For a brief period, the reality in Beirut matched up somewhat to the idealistic dream of Beirut these refugees once had, trapped back in their home countries. But since 2009, that mirage has gradually vanished. Funding has been discontinued or redirected to projects concerning Lebanese LGBTI instead of to programs benefitting refugees. Specialized programs have been wound down, and now there is very little in place that caters to the specific needs to the LGBTI refugee community. Beirut’s star as the refuge of choice in the region for persecuted LGBTIs is descendant and is being eclipsed by an ascending star: Jordan.
Like Lebanon, Jordan hasn’t ratified the 1951 Refugee Convention, but it did sign a Memorandum of Understanding with the UNHCR in 1998 in accord with the major principles of international protection, such as the definition of a refugee and the obligations Jordan has towards refugees.
“[The scale of services is much bigger] in Jordan because they had to bear the brunt of the Iraqi refugee crisis after 2003,” says Rasha Moumneh of Human Rights Watch. “I think most [LGBTI refugees] are going to Jordan. The experience here [for them], it has been a bit difficult.”

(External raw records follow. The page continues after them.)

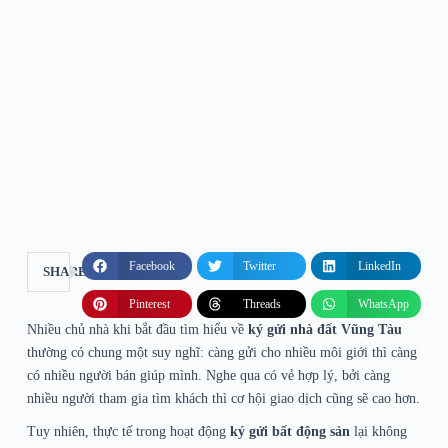
Facebook
Twitter
LinkedIn
SHARE
Pinterest
Threads
WhatsApp
Nhiều chủ nhà khi bắt đầu tìm hiểu về
ký gửi nhà đất Vũng Tàu
thường có chung một suy nghĩ: càng gửi cho nhiều môi giới thì càng
có nhiều người bán giúp mình. Nghe qua có vẻ hợp lý, bởi càng
nhiều người tham gia tìm khách thì cơ hội giao dịch cũng sẽ cao hơn.
Tuy nhiên, thực tế trong hoạt động
ký gửi bất động sản
lại không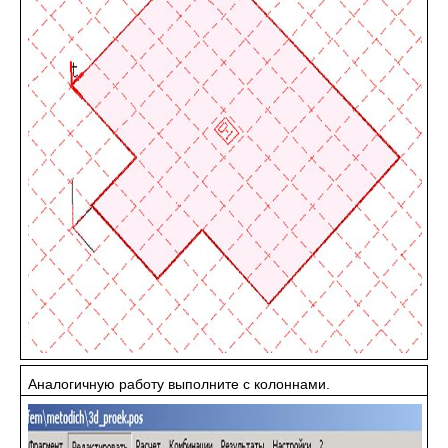
Аналогичную работу выполните с колоннами.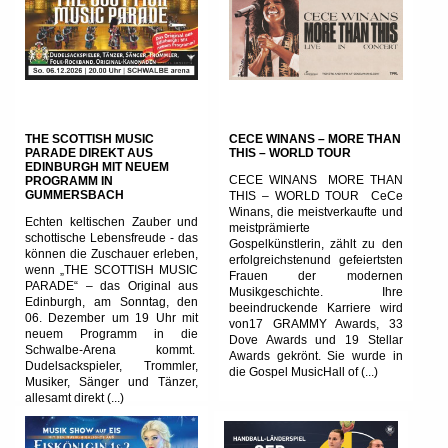
THE SCOTTISH MUSIC
CECE WINANS – MORE THAN
PARADE DIREKT AUS
THIS – WORLD TOUR
EDINBURGH MIT NEUEM
CECE WINANS MORE THAN
PROGRAMM IN
GUMMERSBACH
THIS – WORLD TOUR CeCe
Winans, die meistverkaufte und
Echten keltischen Zauber und
meistprämierte
schottische Lebensfreude - das
Gospelkünstlerin, zählt zu den
können die Zuschauer erleben,
erfolgreichstenund gefeiertsten
wenn „THE SCOTTISH MUSIC
Frauen der modernen
PARADE“ – das Original aus
Musikgeschichte. Ihre
Edinburgh, am Sonntag, den
beeindruckende Karriere wird
06. Dezember um 19 Uhr mit
von17 GRAMMY Awards, 33
neuem Programm in die
Dove Awards und 19 Stellar
Schwalbe-Arena kommt.
Awards gekrönt. Sie wurde in
Dudelsackspieler, Trommler,
die Gospel MusicHall of (...)
Musiker, Sänger und Tänzer,
allesamt direkt (...)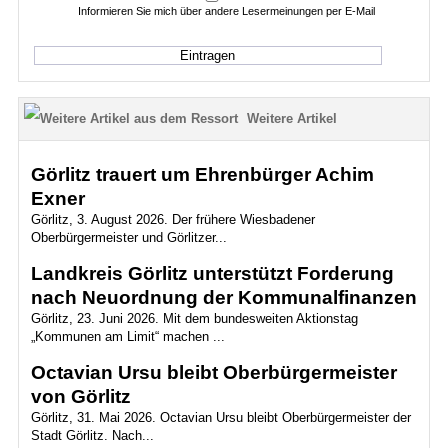
Informieren Sie mich über andere Lesermeinungen per E-Mail
Weitere Artikel
Görlitz trauert um Ehrenbürger Achim
Exner
Görlitz, 3. August 2026. Der frühere Wiesbadener
Oberbürgermeister und Görlitzer...
Landkreis Görlitz unterstützt Forderung
nach Neuordnung der Kommunalfinanzen
Görlitz, 23. Juni 2026. Mit dem bundesweiten Aktionstag
„Kommunen am Limit“ machen ...
Octavian Ursu bleibt Oberbürgermeister
von Görlitz
Görlitz, 31. Mai 2026. Octavian Ursu bleibt Oberbürgermeister der
Stadt Görlitz. Nach...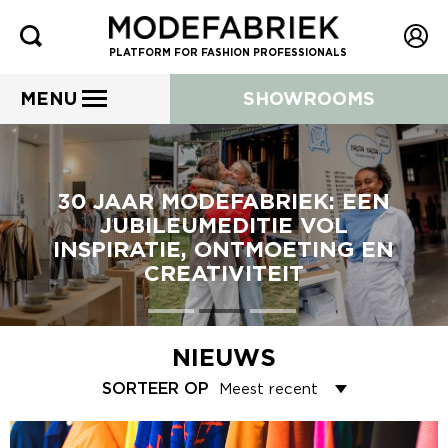
PLATFORM FOR FASHION PROFESSIONALS
MENU
SHOWROOMS
30 JAAR MODEFABRIEK: EEN
JUBILEUMEDITIE VOL
INSPIRATIE, ONTMOETING EN
CREATIVITEIT
NIEUWS
SORTEER OP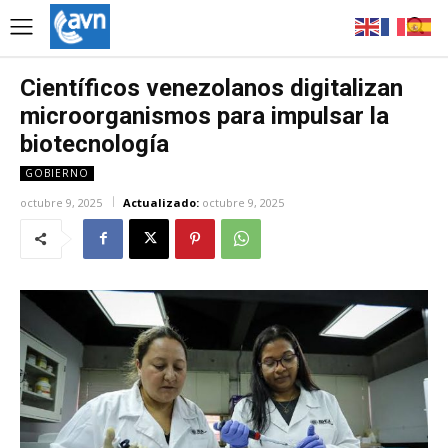
Científicos venezolanos digitalizan
microorganismos para impulsar la
biotecnología
GOBIERNO
octubre 9, 2025
Actualizado:
octubre 9, 2025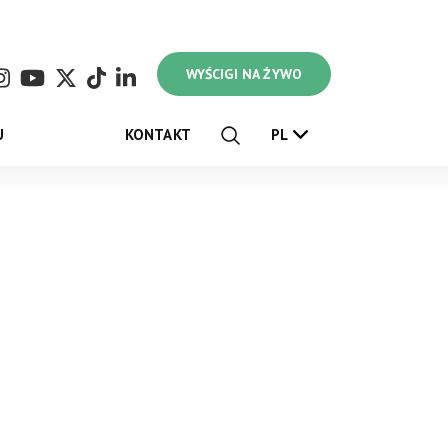
WYŚCIGI NA ŻYWO
U
KONTAKT
PL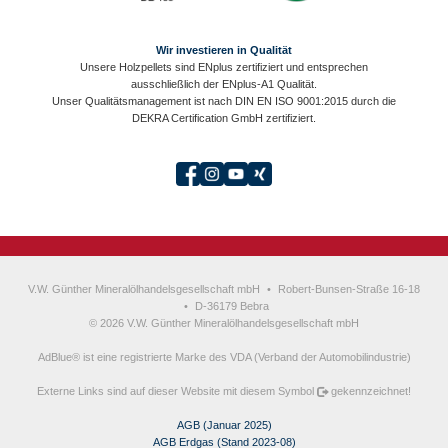
Wir investieren in Qualität
Unsere Holzpellets sind ENplus zertifiziert und entsprechen
ausschließlich der ENplus-A1 Qualität.
Unser Qualitätsmanagement ist nach DIN EN ISO 9001:2015 durch die
DEKRA Certification GmbH zertifiziert.
V.W. Günther Mineralölhandelsgesellschaft mbH
•
Robert-Bunsen-Straße 16-18
•
D-36179 Bebra
© 2026 V.W. Günther Mineralölhandelsgesellschaft mbH
AdBlue® ist eine registrierte Marke des VDA (Verband der Automobilindustrie)
Externe Links sind auf dieser Website mit diesem Symbol
gekennzeichnet!
AGB (Januar 2025)
AGB Erdgas (Stand 2023-08)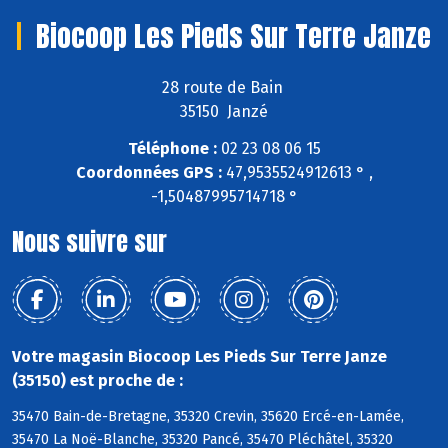
Biocoop Les Pieds Sur Terre Janze
28 route de Bain
35150 Janzé
Téléphone :
02 23 08 06 15
Coordonnées GPS :
47,9535524912613 ° ,
-1,50487995714718 °
Nous suivre sur
Votre magasin Biocoop Les Pieds Sur Terre Janze
(35150) est proche de :
35470 Bain-de-Bretagne, 35320 Crevin, 35620 Ercé-en-Lamée,
35470 La Noë-Blanche, 35320 Pancé, 35470 Pléchâtel, 35320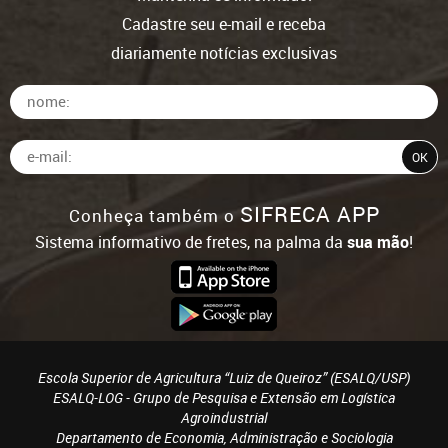
Cadastre seu e-mail e receba
diariamente notícias exclusivas
SIFRECA APP
Conheça também o
Sistema informativo de fretes, na palma da
sua mão
!
Escola Superior de Agricultura “Luiz de Queiroz” (ESALQ/USP)
ESALQ-LOG - Grupo de Pesquisa e Extensão em Logística
Agroindustrial
Departamento de Economia, Administração e Sociologia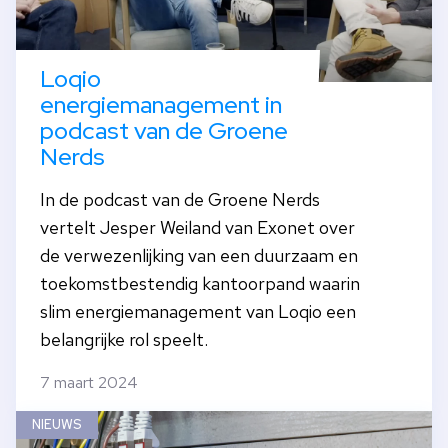
Loqio
energiemanagement in
podcast van de Groene
Nerds
In de podcast van de Groene Nerds
vertelt Jesper Weiland van Exonet over
de verwezenlijking van een duurzaam en
toekomstbestendig kantoorpand waarin
slim energiemanagement van Loqio een
belangrijke rol speelt.
7 maart 2024
NIEUWS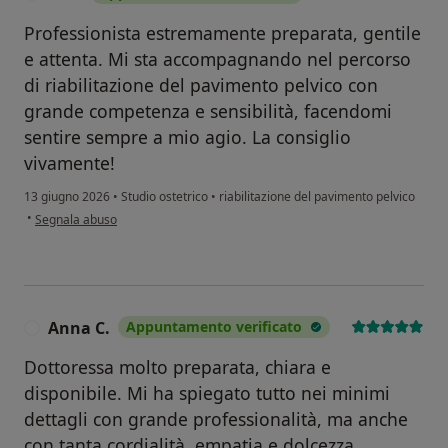
Professionista estremamente preparata, gentile
e attenta. Mi sta accompagnando nel percorso
di riabilitazione del pavimento pelvico con
grande competenza e sensibilità, facendomi
sentire sempre a mio agio. La consiglio
vivamente!
13 giugno 2026
•
Studio ostetrico
•
riabilitazione del pavimento pelvico
secondo l'opinione dell'utente G.N.
•
Segnala abuso
Anna C.
Appuntamento verificato
A
Dottoressa molto preparata, chiara e
disponibile. Mi ha spiegato tutto nei minimi
dettagli con grande professionalità, ma anche
con tanta cordialità, empatia e dolcezza.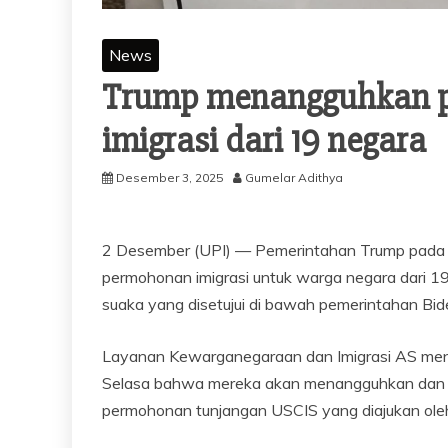
News
Trump menangguhkan 
imigrasi dari 19 negara
Desember 3, 2025
Gumelar Adithya
2 Desember (UPI) —
Pemerintahan Trump pada 
permohonan imigrasi untuk warga negara dari 1
suaka yang disetujui di bawah pemerintahan Bid
Layanan Kewarganegaraan dan Imigrasi AS me
Selasa bahwa mereka akan menangguhkan dan 
permohonan tunjangan USCIS yang diajukan oleh i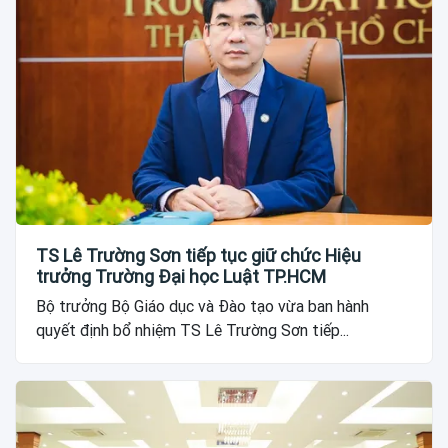
TS Lê Trường Sơn tiếp tục giữ chức Hiệu
trưởng Trường Đại học Luật TP.HCM
Bộ trưởng Bộ Giáo dục và Đào tạo vừa ban hành
quyết định bổ nhiệm TS Lê Trường Sơn tiếp...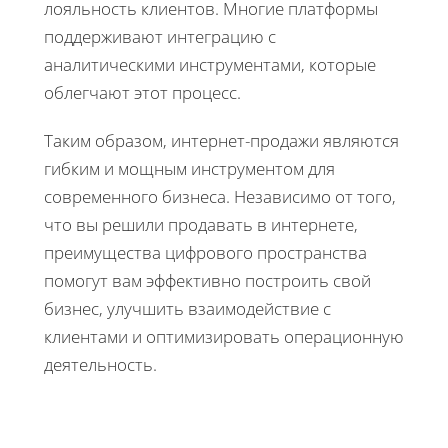
лояльность клиентов. Многие платформы
поддерживают интеграцию с
аналитическими инструментами, которые
облегчают этот процесс.
Таким образом, интернет-продажи являются
гибким и мощным инструментом для
современного бизнеса. Независимо от того,
что вы решили продавать в интернете,
преимущества цифрового пространства
помогут вам эффективно построить свой
бизнес, улучшить взаимодействие с
клиентами и оптимизировать операционную
деятельность.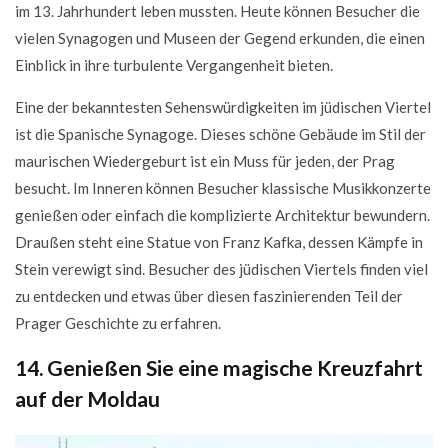
im 13. Jahrhundert leben mussten. Heute können Besucher die
vielen Synagogen und Museen der Gegend erkunden, die einen
Einblick in ihre turbulente Vergangenheit bieten.
Eine der bekanntesten Sehenswürdigkeiten im jüdischen Viertel
ist die Spanische Synagoge. Dieses schöne Gebäude im Stil der
maurischen Wiedergeburt ist ein Muss für jeden, der Prag
besucht. Im Inneren können Besucher klassische Musikkonzerte
genießen oder einfach die komplizierte Architektur bewundern.
Draußen steht eine Statue von Franz Kafka, dessen Kämpfe in
Stein verewigt sind. Besucher des jüdischen Viertels finden viel
zu entdecken und etwas über diesen faszinierenden Teil der
Prager Geschichte zu erfahren.
14. Genießen Sie eine magische Kreuzfahrt
auf der Moldau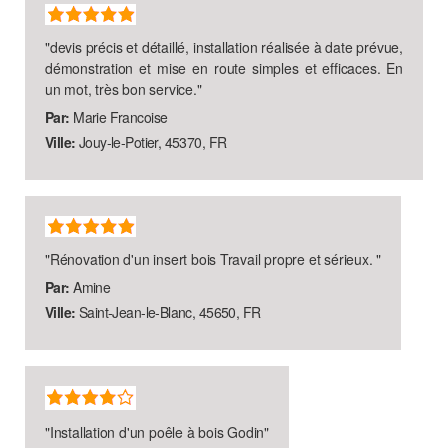
"
devis précis et détaillé, installation réalisée à date prévue,
démonstration et mise en route simples et efficaces. En
un mot, très bon service.
"
Par:
Marie Francoise
Ville:
Jouy-le-Potier, 45370, FR
"
Rénovation d'un insert bois Travail propre et sérieux.
"
Par:
Amine
Ville:
Saint-Jean-le-Blanc, 45650, FR
"
Installation d'un poêle à bois Godin
"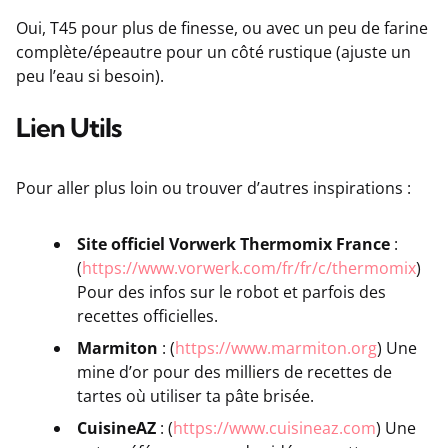
Oui, T45 pour plus de finesse, ou avec un peu de farine
complète/épeautre pour un côté rustique (ajuste un
peu l’eau si besoin).
Lien Utils
Pour aller plus loin ou trouver d’autres inspirations :
Site officiel Vorwerk Thermomix France
:
(
https://www.vorwerk.com/fr/fr/c/thermomix
)
Pour des infos sur le robot et parfois des
recettes officielles.
Marmiton
: (
https://www.marmiton.org
) Une
mine d’or pour des milliers de recettes de
tartes où utiliser ta pâte brisée.
CuisineAZ
: (
https://www.cuisineaz.com
) Une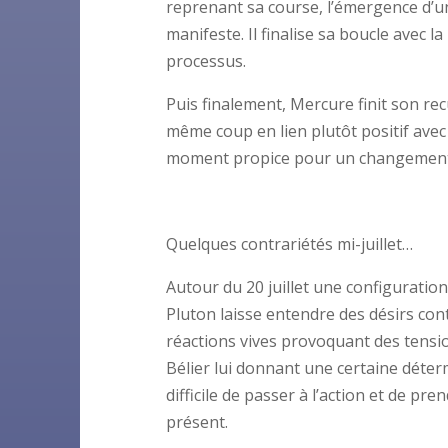
reprenant sa course, l’émergence d’u
manifeste. Il finalise sa boucle avec 
processus.
Puis finalement, Mercure finit son re
même coup en lien plutôt positif avec
moment propice pour un changement 
Quelques contrariétés mi-juillet…
Autour du 20 juillet une configuratio
Pluton laisse entendre des désirs con
réactions vives provoquant des tensi
Bélier lui donnant une certaine déter
difficile de passer à l’action et de pr
présent.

The Arab Foundation for Freedoms and Equality is focusing more and more of its trainings, sensitizing human rights workers to LGBTI issues, in Jordan. “Jordan is becoming the center of refuge,” says Mahady Charaffedin.
Randa Lamri hopes her days as a refugee will soon be over. She has applied for resettlement through the UNHCR in Beirut and recently, she had an interview at the U.S. Embassy, with a view to being resettled there. Her family thinks she has relocated to London and Lamri only maintains contact with an aunt, via email. She is reluctant to have her real location known by her family because she still fears the reach of the Algerian secret service.
She has a Lebanese boyfriend, whom she calls her “fiancé,” but who has moved to join his family in Michigan. Her dream is to be resettled to the U.S. and join him there. In the meantime, she says, she must simply grin and bear it.
“My smile is a sign of victory,” she says, “a sign that I will go on. And I will indeed go on.”